After this year's Thanksgiving dinner where I ate the same foods as my sister (AND I even said no to my own garlic mashed potatoes) my blood sugar was 335 and hers was 108. The point is this: A diabetic doesn't get days off. You don't get to splurge on holiday meals without feeling it in one way or another later on. And yes, the doctors tell you that you can eat whatever you want as long as you take insulin for it and to an extent, I believe that to be true. But what happens when insulin doesn't work one time and the next time you take it, you bottom out and either end up in tears or in the hospital? I feel like a guinea pig when it comes to treatment. Diabetes is unpredictable, misunderstood, and insulin injections paint your stomach with bruises bigger than quarters.

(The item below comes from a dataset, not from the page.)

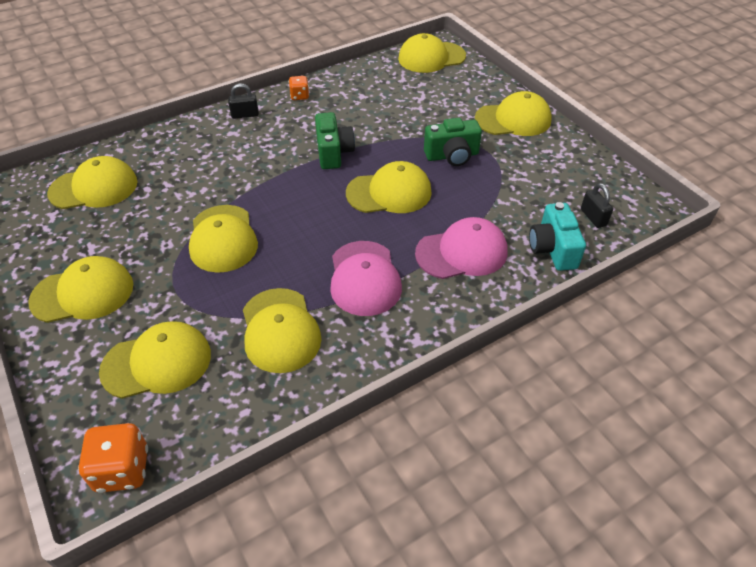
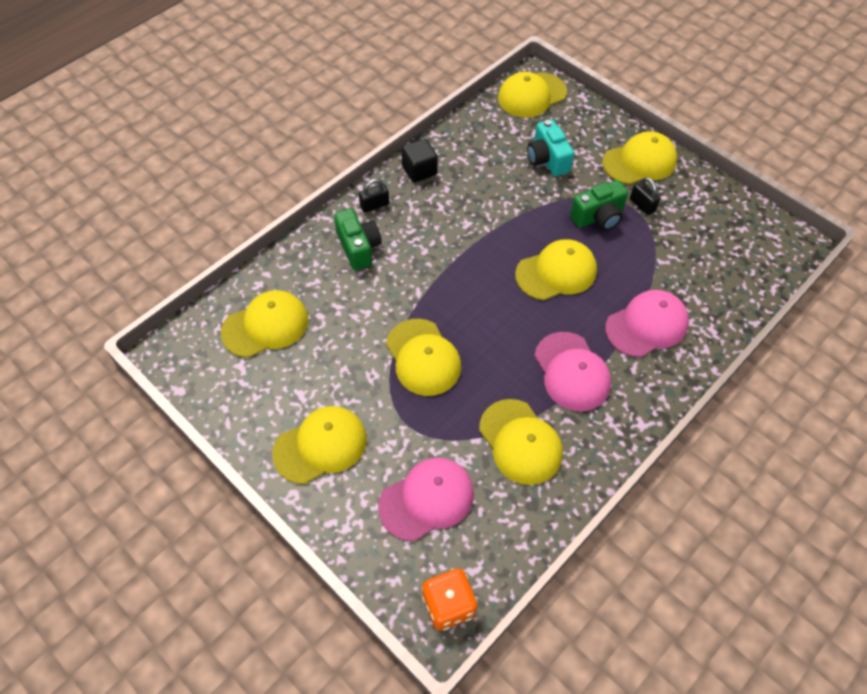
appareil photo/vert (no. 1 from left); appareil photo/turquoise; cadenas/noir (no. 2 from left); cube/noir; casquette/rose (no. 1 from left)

I can positively say that I am now healthier because of diabetes- but it hasn't been an easy road. I can only speak for myself but I think as a diabetic, we just want people to understand that it's never just one piece of cake. And insulin isn't the answer to all of our problems.
It's all one big learning curve, and I'm determined to not be defined by diabetes. I still make hot cocoa on cold, rainy nights and I still bring cookies to share at work. I still eat pizza and I'll probably never give up egg nog (holidays on the brain to blame for that one). Life is too short to be controlled by a number and it's too beautiful to live without some indulgent experiences. In fact, our experiences are what makes our lives so beautiful.
So cheers to YOU and living the best life you can every single moment. Cheers to not beating yourself up over a bad choice or a bad day, but to understanding that we are all just painting our own pictures with our own colors.
Lastly, thank you to my sister who sat by my side this morning to make sure I was ok and in turn, forgot her coffee on her dresser when she left for work. Love you Momo!
Be kind, love someone today and Happy Holidays!